WHAT TO WORK ON. In the post about deconstructing dependency injection in blog helper scripts, what three kinds of things does the writer say were overengineered?

PROVIDED PASSAGE.

= = =

Deconstructing Dependency Injection in my Blog Helper Scripts

For managing my blog I have written a bunch of Python scripts. And over time they have grown. In a frenzy I have refactored it with dependency injection, but now start to find it overengineered and deconstruct that.

When I advocate for design patterns and dependency injection at work, I sometimes get pushback because these ways of designing software feel complicated compared to just writing code in long functions and calling one from the other. I tend to argue that it makes sense to decouple things to increase testability, decrease maintenance costs and so on. So I can already hear people say: “Martin, why aren't you happy with your fancy design patterns in your code? Aren't they supposed to be amazing?”

Well, let me tell you how I was wrong here and how that actually makes me more right somewhere else. The thing is scale. My blog scripts are written and used by exactly one person, myself. At work we are like 30 developers with a code base with order of 100,000 lines of code that is used in a production environment with millions of users. That is a completely different environment.

Another line that I argue along is cohesion vs. coupling. I haven't invented that of course, for instance see Ousterhout¹ for a nice book that features these thoughts. And in a large scale enterprise code base you of course have various components that need to be decoupled. Here in my blog helper scripts, I don't really have the issue of too much coupling. It is just a single component. So I rather have an issue with a lack of cohesion after breaking everything down into the tiniest bits.

Therefore this story can be a tale about when to stop atomizing parts and letting them be. I still advocate for decoupling business logic from data persistance. And I will retain a couple of abstractions here. But I will deconstruct a couple of of them which have escalated.

Superfluous abstractions in the code

There are three banks of things that I have overengineered:

1. Validators. These take a post and perform a single validation on it. This is read-only and will emit a warning. It could be for instance if a post has no preview image but there are image files in the directory. Or when I use a category which doesn't exist and there likely is a typo there.
2. Fixers. These take a post and change it in some way. If there are images which are not links, they are turned to links. If I have an URL with a path to my local preview server, it is changed. I have a couple of tag replacements which are automatically applied.
3. Build actions. These are actions that are performed when I build the blog.

= = =

DATA EXTRACT.
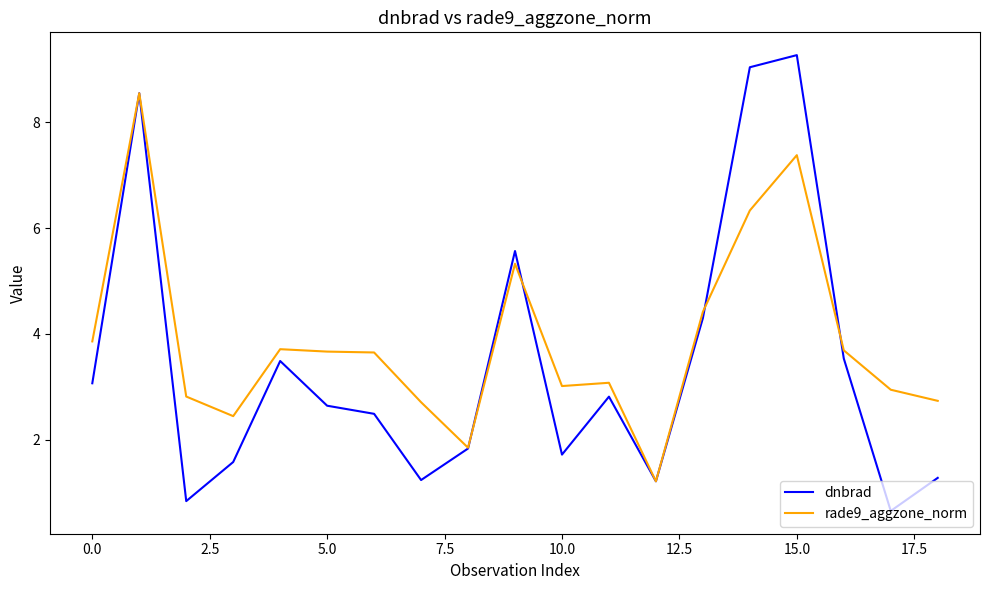

List the series in order of their overall mean, highest first.

rade9_aggzone_norm, dnbrad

= = =

OUTPUT FOR THIS EXERCISE. Validators, fixers, and build actions.